Они вернулись на кордон под хрипы и визги загнанных в клеть собак, учуявших издали запах звериной плоти. Егерь соскочил с телеги, достал из-под сена веревку, ловко накинул петлю на лосиную ногу, другой конец намотал на столб. Тронул лошадь, веревка натянулась, лосиха соскользнула с телеги, грохнулась с гулом и стоном. Опустевшая телега облегченно покатилась.

Лосиха лежала посреди двора, одна нога вытянута, как струна, с веревкой, подтянутой к столбу.
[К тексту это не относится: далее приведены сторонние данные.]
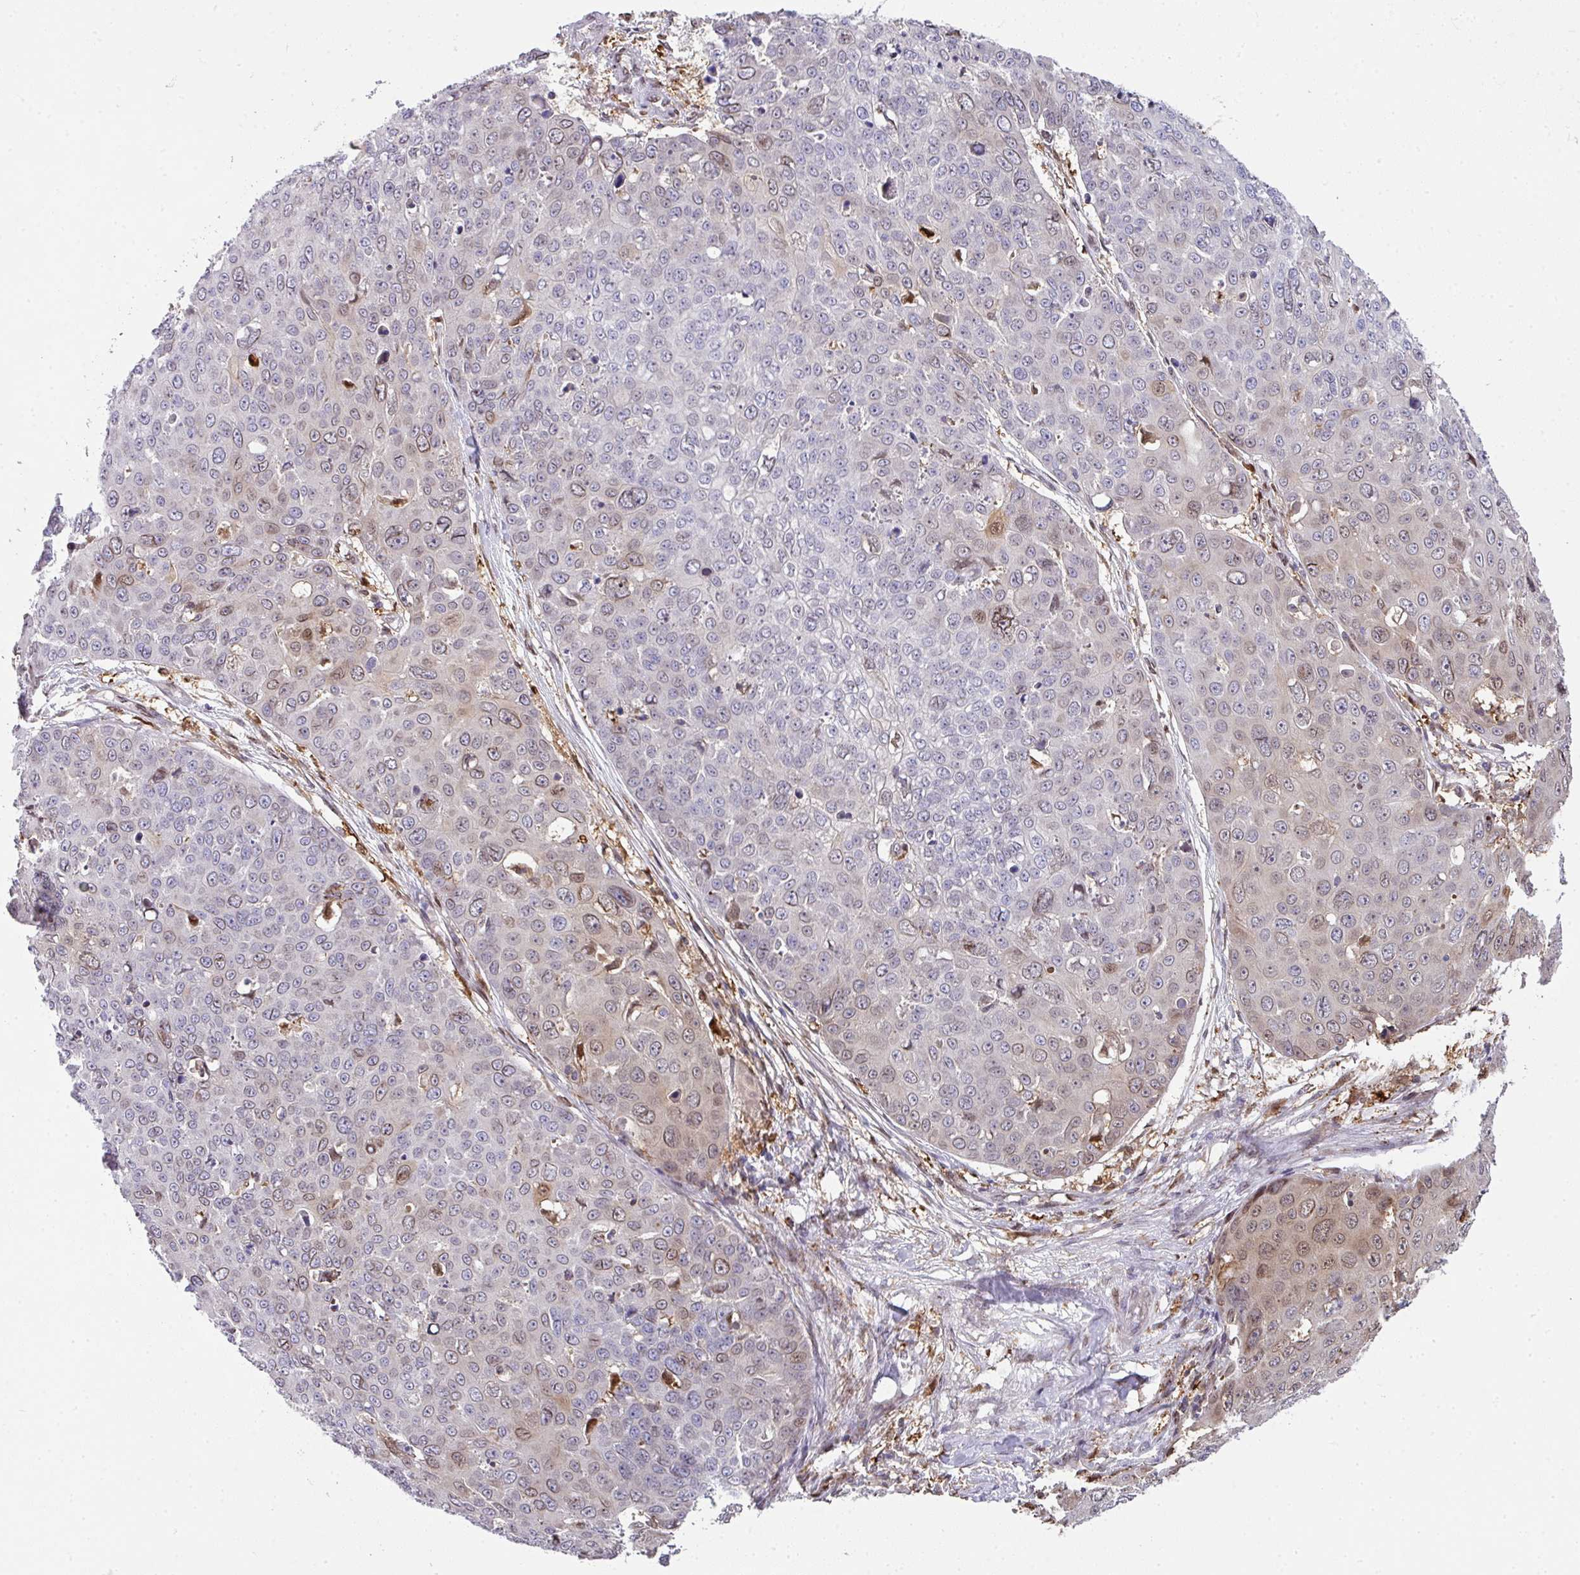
{"staining": {"intensity": "weak", "quantity": "<25%", "location": "cytoplasmic/membranous,nuclear"}, "tissue": "skin cancer", "cell_type": "Tumor cells", "image_type": "cancer", "snomed": [{"axis": "morphology", "description": "Squamous cell carcinoma, NOS"}, {"axis": "topography", "description": "Skin"}], "caption": "DAB immunohistochemical staining of human skin cancer demonstrates no significant staining in tumor cells. (Brightfield microscopy of DAB (3,3'-diaminobenzidine) immunohistochemistry at high magnification).", "gene": "PLK1", "patient": {"sex": "male", "age": 71}}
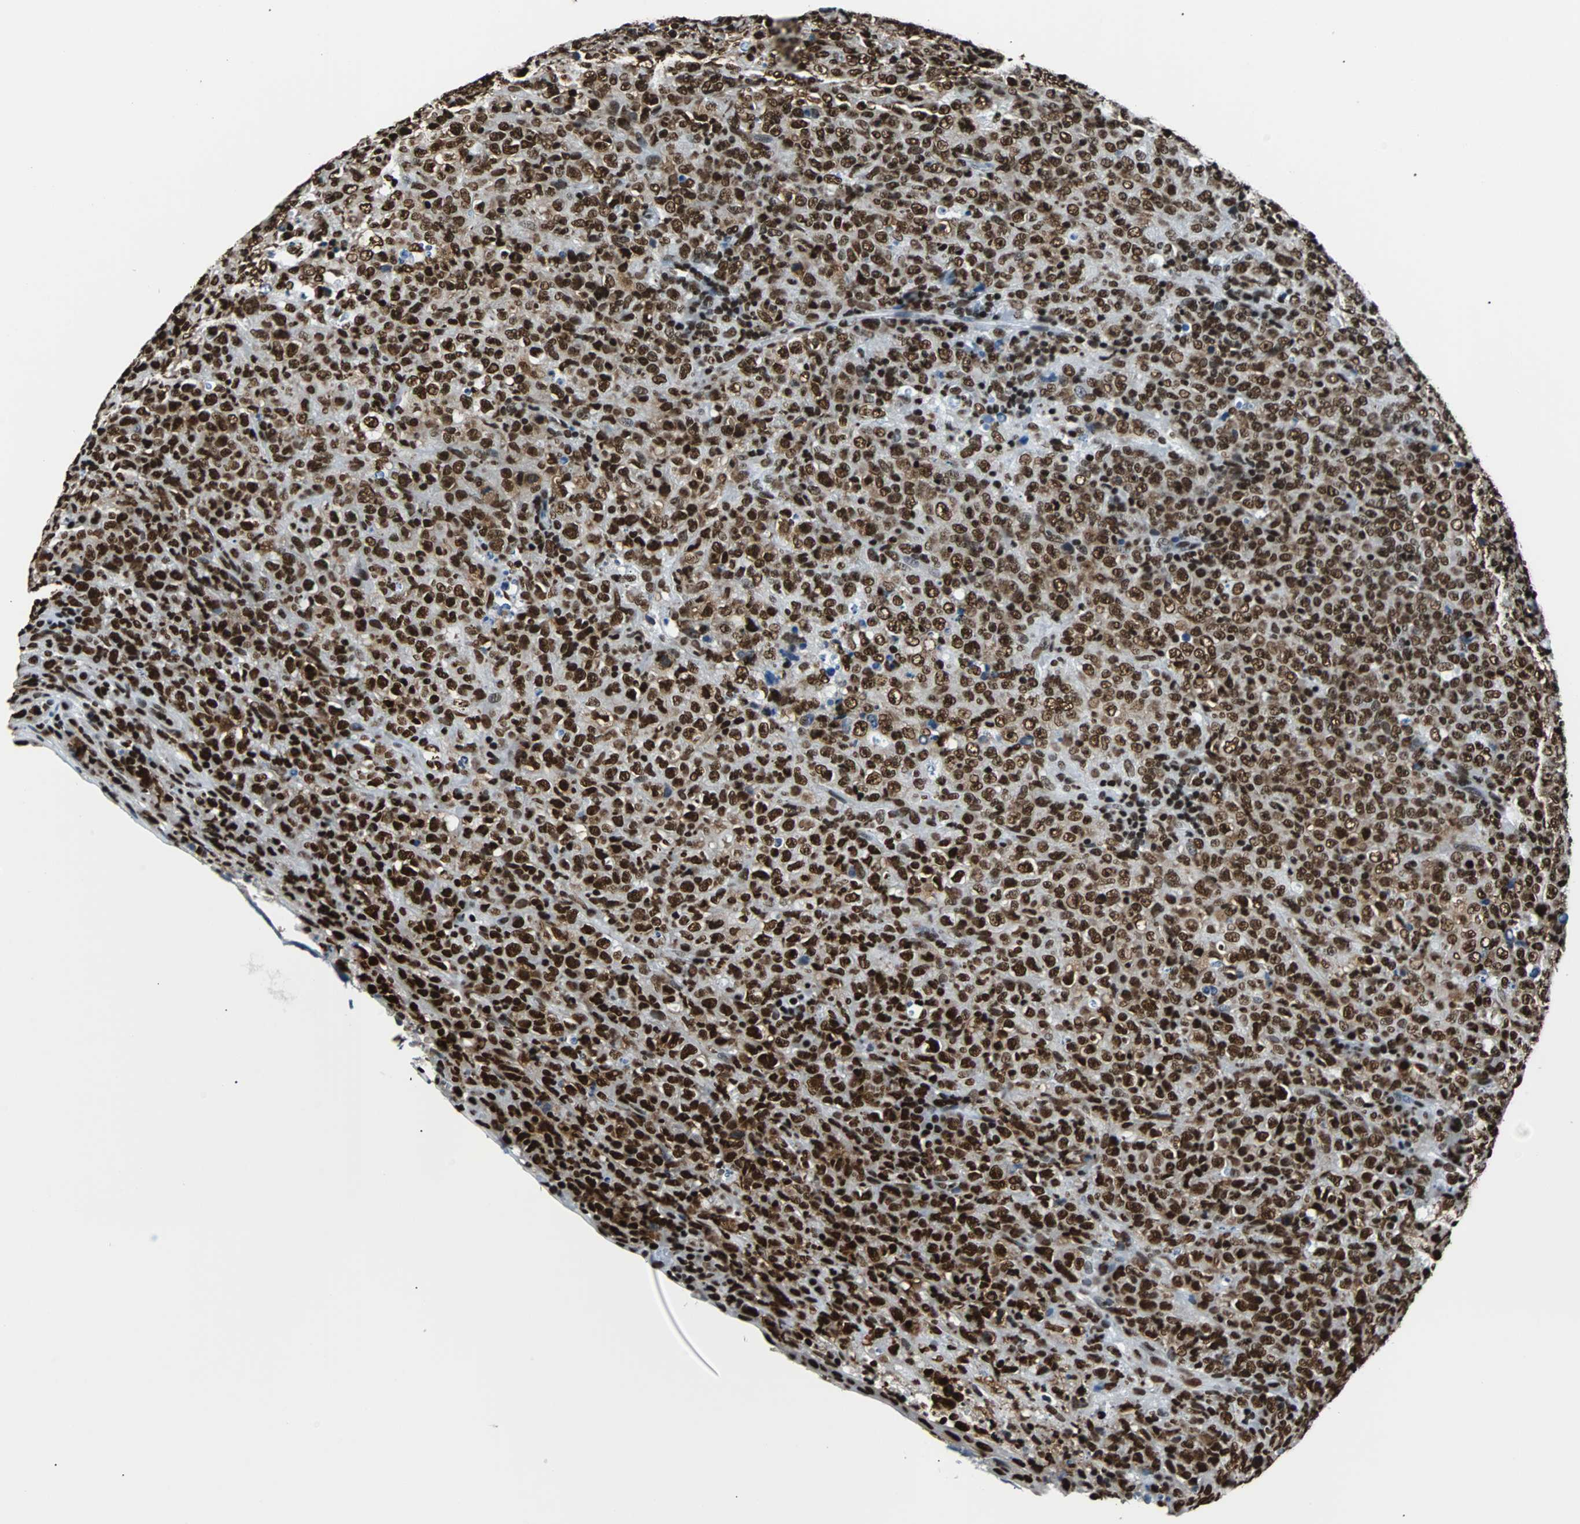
{"staining": {"intensity": "strong", "quantity": ">75%", "location": "cytoplasmic/membranous,nuclear"}, "tissue": "lymphoma", "cell_type": "Tumor cells", "image_type": "cancer", "snomed": [{"axis": "morphology", "description": "Malignant lymphoma, non-Hodgkin's type, High grade"}, {"axis": "topography", "description": "Tonsil"}], "caption": "Tumor cells reveal high levels of strong cytoplasmic/membranous and nuclear positivity in approximately >75% of cells in human high-grade malignant lymphoma, non-Hodgkin's type.", "gene": "FUBP1", "patient": {"sex": "female", "age": 36}}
Столб, вбитый в землю, как продолжение земной оси, напряженно гудел, будто зверь старается сместить эту ось, остановить вращение Земли, исправить ценой своей смерти уродливое искривление жизни, ее нелепый, неправедный ход.

Все сошлись над добычей, и каждый, желая подтвердить свою долю, метил ее прикосновением. Гречишников поскреб крепкими пальцами шерстяной бок, щипнул и выдрал щепотку шерсти, понюхал ее. Молоденький шофер пальцем с золотым обручальным колечком тронул открытый лосиный глаз, удивляясь тому, что глаз не моргает, не закрывается. Надавил сильней, вдавливая черную сияющую оболочку, а потом постучал в глазное яблоко острым ногтем.

– Кто разделывать станет? – спросил егерь, обращаясь к Копейко как к главному хозяину добычи. – Шкуру бы не испортить. Из нее хороший ковер выйдет.

– Пусть Буравков разделывает, – усмехнулся Копейко. – Всю жизнь сдирал шкуры. Ни одной не испортил.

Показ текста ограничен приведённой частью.